SET OF TASKS ▸
- 1) In the chapter on LSM trees below, condense the paragraph beginning "B-trees are excellent for reads" into a short bulleted list that retains its main facts.
- 2) Answer the following from the chapter on LSM trees below:
(a) Who introduced the Log-Structured Merge-tree, and in what year?
(b) How is write amplification defined?
(c) What write amplification may B-trees have?

TEXT ▸
=-=-=

Keyboard shortcuts

Press or to navigate between chapters

Press S or / to search in the book

Press ? to show this help

Press Esc to hide this help

Chapter 5: LSM Trees and Write-Optimized Structures

“If you can’t make writes fast by updating in place, batch them up and sort later.”

B-trees are excellent for reads, but every insert requires finding the right page and modifying it—potentially triggering cascading splits. For write-heavy workloads, this random I/O becomes a bottleneck. LSM trees take a radically different approach: buffer writes in memory, flush them sequentially, and merge later.


5.1 The Write Amplification Problem

With B-trees, a single logical write may cause multiple physical writes:

    INSERT one row:
    1. Write to WAL (sequential, good)
    2. Read B-tree page from disk (random I/O)
    3. Modify page in memory
    4. Eventually write page back (random I/O)

    If page split occurs:
    5. Create new page
    6. Update parent page
    7. Possibly cascade upward

    One INSERT → Multiple random writes

Write amplification = (Bytes written to storage) / (Bytes of actual data)

B-trees may have write amplification of 10x or more, especially with many indexes.


5.2 The LSM Tree Insight

The Log-Structured Merge-tree (LSM tree) was introduced by Patrick O’Neil in 1996. The core insight:

Transform random writes into sequential writes by buffering and batching.

=-=-=

Items drawn from a dataset ▸
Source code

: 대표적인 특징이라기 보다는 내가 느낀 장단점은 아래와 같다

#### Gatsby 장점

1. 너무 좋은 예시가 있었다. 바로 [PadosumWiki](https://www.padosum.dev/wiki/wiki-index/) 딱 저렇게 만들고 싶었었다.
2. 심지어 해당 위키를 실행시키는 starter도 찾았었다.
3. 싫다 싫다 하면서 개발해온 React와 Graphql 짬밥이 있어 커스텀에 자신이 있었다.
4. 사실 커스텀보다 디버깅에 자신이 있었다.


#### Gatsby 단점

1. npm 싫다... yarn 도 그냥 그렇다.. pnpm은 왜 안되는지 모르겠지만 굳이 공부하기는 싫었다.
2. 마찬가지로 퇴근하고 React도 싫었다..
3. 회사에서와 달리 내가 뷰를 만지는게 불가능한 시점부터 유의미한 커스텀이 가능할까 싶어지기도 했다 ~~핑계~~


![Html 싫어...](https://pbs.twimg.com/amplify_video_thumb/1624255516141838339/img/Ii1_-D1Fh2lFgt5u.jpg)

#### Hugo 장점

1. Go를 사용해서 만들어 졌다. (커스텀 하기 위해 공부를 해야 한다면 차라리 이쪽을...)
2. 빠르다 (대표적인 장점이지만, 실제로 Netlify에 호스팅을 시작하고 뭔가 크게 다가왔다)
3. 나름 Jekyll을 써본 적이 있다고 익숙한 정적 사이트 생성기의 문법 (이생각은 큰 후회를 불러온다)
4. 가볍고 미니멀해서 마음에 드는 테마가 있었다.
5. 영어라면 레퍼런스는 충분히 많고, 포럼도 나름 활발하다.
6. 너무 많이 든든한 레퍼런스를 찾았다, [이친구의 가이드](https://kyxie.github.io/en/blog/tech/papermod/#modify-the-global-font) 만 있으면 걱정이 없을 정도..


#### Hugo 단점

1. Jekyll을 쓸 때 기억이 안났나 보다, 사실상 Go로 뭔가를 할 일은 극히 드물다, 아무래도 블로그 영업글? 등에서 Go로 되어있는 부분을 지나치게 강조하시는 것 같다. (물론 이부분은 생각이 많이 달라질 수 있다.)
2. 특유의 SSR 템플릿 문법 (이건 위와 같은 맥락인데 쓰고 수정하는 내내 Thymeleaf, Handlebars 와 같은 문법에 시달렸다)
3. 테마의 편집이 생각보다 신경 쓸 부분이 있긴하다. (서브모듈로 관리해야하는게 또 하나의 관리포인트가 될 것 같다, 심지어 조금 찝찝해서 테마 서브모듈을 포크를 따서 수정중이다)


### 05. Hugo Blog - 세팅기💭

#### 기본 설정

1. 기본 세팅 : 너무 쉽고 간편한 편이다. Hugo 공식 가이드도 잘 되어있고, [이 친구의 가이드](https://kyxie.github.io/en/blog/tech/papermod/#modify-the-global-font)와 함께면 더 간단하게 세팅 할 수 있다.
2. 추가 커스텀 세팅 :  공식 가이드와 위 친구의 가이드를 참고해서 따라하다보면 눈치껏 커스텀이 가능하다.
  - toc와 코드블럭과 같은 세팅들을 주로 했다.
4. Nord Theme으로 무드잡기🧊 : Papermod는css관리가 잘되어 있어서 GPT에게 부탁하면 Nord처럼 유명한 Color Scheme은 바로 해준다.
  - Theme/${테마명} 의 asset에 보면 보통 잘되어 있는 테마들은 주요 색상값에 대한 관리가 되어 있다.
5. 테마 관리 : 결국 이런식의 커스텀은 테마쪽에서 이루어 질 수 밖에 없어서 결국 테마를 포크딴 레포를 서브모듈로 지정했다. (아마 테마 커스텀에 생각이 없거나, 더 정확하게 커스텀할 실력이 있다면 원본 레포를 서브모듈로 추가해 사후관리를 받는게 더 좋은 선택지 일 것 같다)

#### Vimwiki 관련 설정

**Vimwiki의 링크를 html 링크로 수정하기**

=-=-=

ANSWERS TO THE TASKS ▸
- 1)
- B-trees are excellent for reads.
- Each insert requires locating and modifying the right page, which may trigger cascading splits.
- In write-heavy workloads, this random I/O becomes a bottleneck.
- LSM trees instead buffer writes in memory, flush them sequentially, and merge later.

- 2)
(a) Patrick O'Neil, in 1996.
(b) Bytes written to storage divided by bytes of actual data.
(c) 10x or more, especially with many indexes.